SPOKANE VALLEY, Wash., Aug. 20, 2013 (GLOBE NEWSWIRE) -- Key Tronic Corporation (Nasdaq:KTCC), a provider of electronic manufacturing services (EMS), today announced its results for the three months and full year ended June 29, 2013.
For the fourth quarter of fiscal 2013, Key Tronic reported total revenue of $84.6 million, compared to $96.7 million in the same period of fiscal 2012. For the full year of fiscal 2013, total revenue was $361.0 million, up 4% from $346.5 million for fiscal 2012.

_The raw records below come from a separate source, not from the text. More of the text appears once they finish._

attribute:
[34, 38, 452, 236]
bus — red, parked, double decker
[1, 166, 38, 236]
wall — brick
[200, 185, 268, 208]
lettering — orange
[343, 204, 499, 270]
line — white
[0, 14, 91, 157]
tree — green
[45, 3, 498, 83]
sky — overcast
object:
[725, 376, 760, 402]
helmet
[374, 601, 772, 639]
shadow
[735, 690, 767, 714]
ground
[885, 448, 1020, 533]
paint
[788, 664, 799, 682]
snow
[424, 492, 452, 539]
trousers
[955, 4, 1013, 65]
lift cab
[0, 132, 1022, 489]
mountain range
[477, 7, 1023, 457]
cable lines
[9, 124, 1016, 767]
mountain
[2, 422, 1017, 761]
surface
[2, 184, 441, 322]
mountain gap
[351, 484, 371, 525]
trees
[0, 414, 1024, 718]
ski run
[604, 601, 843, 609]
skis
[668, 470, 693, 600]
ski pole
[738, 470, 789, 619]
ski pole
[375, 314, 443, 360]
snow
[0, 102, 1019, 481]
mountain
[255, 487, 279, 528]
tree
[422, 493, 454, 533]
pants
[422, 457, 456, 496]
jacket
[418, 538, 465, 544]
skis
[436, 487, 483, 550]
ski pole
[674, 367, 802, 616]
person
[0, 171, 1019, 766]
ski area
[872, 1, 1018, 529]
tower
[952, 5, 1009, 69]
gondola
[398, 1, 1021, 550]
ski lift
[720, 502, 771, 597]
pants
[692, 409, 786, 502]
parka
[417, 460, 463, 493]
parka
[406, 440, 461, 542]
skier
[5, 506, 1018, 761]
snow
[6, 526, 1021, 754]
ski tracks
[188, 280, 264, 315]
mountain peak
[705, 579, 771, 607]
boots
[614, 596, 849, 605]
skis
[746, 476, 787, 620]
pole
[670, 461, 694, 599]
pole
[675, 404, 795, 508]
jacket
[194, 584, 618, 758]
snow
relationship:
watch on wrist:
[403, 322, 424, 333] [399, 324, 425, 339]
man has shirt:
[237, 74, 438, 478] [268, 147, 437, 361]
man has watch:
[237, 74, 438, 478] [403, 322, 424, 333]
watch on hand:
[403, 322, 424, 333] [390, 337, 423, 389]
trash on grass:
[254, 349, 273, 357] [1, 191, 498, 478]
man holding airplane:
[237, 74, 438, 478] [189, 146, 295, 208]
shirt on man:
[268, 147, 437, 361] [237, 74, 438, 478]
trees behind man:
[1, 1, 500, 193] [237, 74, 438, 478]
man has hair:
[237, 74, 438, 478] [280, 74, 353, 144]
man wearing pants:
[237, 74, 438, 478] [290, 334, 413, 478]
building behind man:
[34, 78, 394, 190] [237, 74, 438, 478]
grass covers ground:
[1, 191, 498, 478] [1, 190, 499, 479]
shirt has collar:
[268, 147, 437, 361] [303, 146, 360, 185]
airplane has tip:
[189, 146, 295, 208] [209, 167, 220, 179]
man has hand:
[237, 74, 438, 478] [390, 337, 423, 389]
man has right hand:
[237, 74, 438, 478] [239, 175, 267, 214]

Net income for the fourth quarter of fiscal 2013 was $2.4 million or $0.22 per diluted share, compared to $3.8 million or $0.35 per diluted share for the same period of fiscal 2012. For the full year of fiscal 2013, net income was $12.6 million or $1.15 per diluted share, up 8% from $11.6 million or $1.10 per diluted share for the same period of fiscal 2012.For the fourth quarter of fiscal year 2013, gross margin was 9% and operating margin was 4%, compared to 10% and 5%, respectively, in the same period of fiscal 2012. For the full year of fiscal 2013, gross margin was 10% and operating margin was 5%, up from 9% and 4%, respectively, for fiscal 2012. On July 1, 2013, the Company completed its previously announced acquisition of Sabre Manufacturing, a sheet metal fabrication company, for approximately $6.0 million in cash. Sabre enables Key Tronic to offer metal fabrication directly to its customers, in combination with plastic molding, PCB assembly, complete product assembly, design engineering and testing engineering services. The acquisition furthers the Company's strategic focus on providing all the EMS services available from a much larger tier I company, while still bringing the flexibility and high customer service levels of a tier II supplier. "For fiscal 2013, despite a challenging second half, we achieved record annual revenue and earnings," said Craig Gates, President and Chief Executive Officer. "After strong year-over-year growth in the first half of fiscal 2013, our revenue in the second half was primarily impacted by the anticipated slowdown from a large customer. At the same time, we saw the continued ramp up of our new programs, while maintaining strong operating efficiencies and significantly strengthening our balance sheet. During fiscal 2013, we increased our cash by over $10 million, fully paid off over $15 million of bank debt and reduced our inventory by approximately $14 million.